The Living History Foundation has issued a statement regarding the recent increase in cat owners claiming to be archeologists: “You’re not. Stop that.”
All cat owners know that the greatest joy in caring for a feline is cleaning up after their bowel movements. Children wake with excitement of Christmas morning, knowing that they will be greeted with freshly produced pooples just waiting to be sifted from within the sands of the cat box.
Sifting urine clumps, obviously, is a close second. Third is cleaning vomit out of the carpet, and fourth is finding fur in your soup.
Recently however, some pet owners have taken the joy of feline defecation and urination to another level, claiming that the manual extraction of waste from their cat’s litter box somehow qualifies them as amateur archeologists.
Amy Silkens – a completely well woman who totally has it together – dons a hardhat headlamp and beige jumpsuit every time she handles her pearl-handled litter sifter. This would be strange perhaps if she didn’t claim to regularly find fossilized pterodactyl bones in the litter box of her cat Sasha.
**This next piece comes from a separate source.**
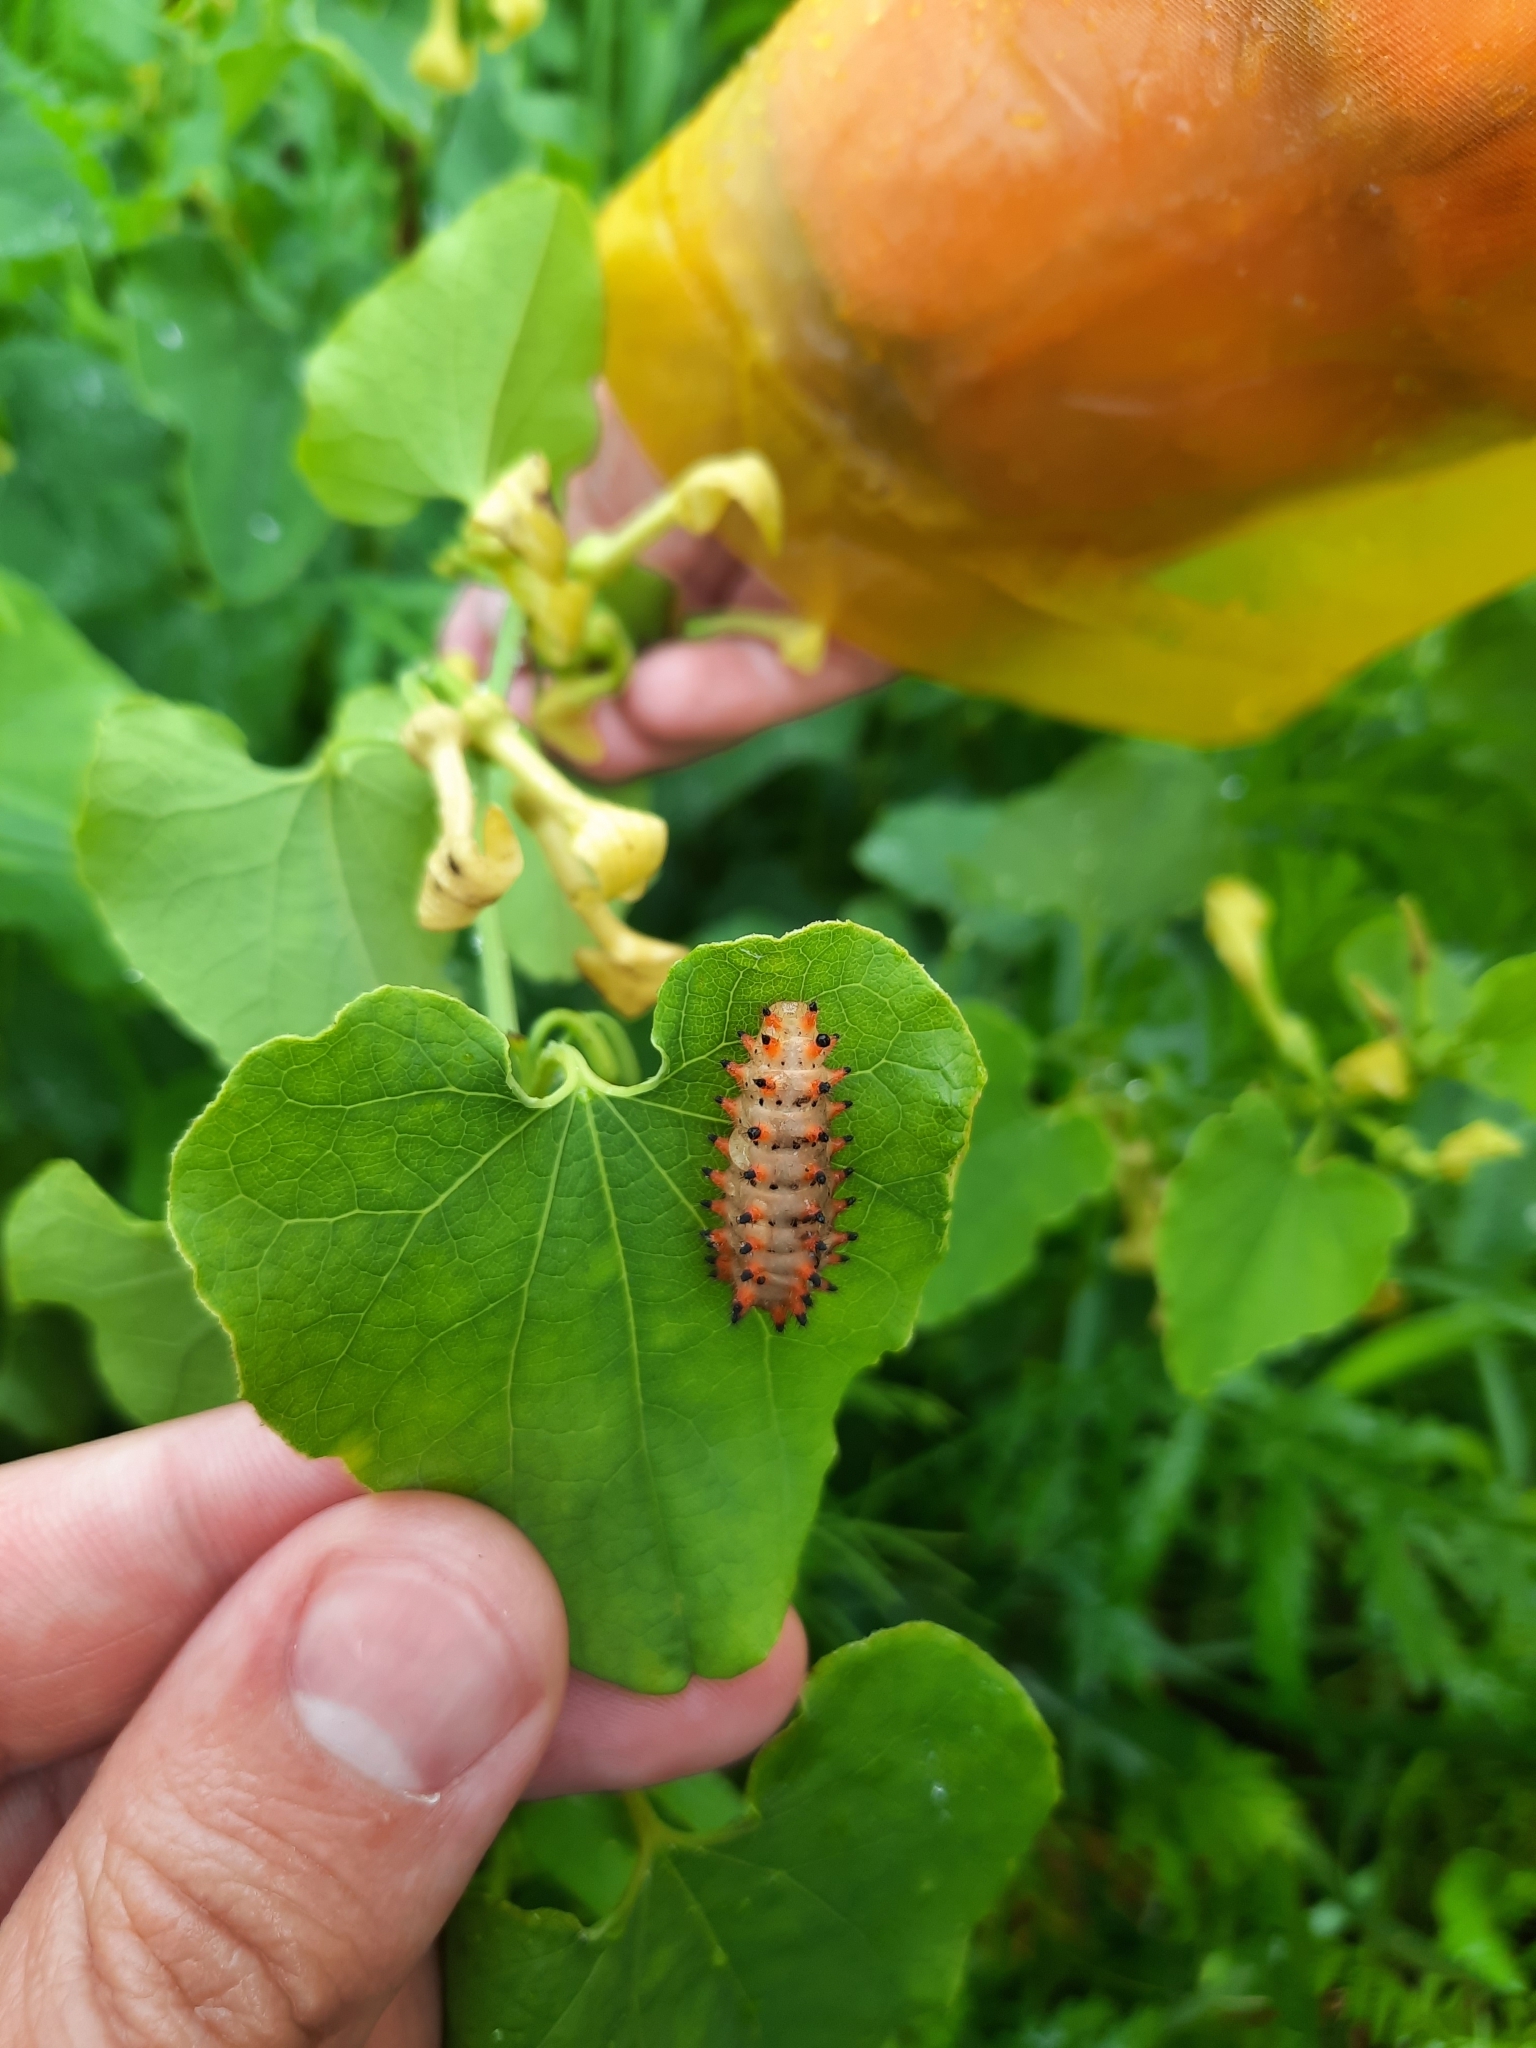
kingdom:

The Living History Foundation stands by it’s denouncement of what practitioners have dubbed “Feline Feceology.” According to spokesman Heintz Brelic, “There are no similarities between unearthing a precious artifact from the past, and panning for cat mess. The most obvious difference, to me, is that we generally keep the precious artifacts we discover, while feline waste is, discarded…I assume. Second, our finding are generally millions of years old. If you are finding petrified feces in your cat’s box, you are clearly unfit to own pets.”
Ms. Silkens and others like her remain undeterred, because in this life, many people become passionate about patently ridiculous things and just can’t be convinced to do or think otherwise. Sift on, Silkens!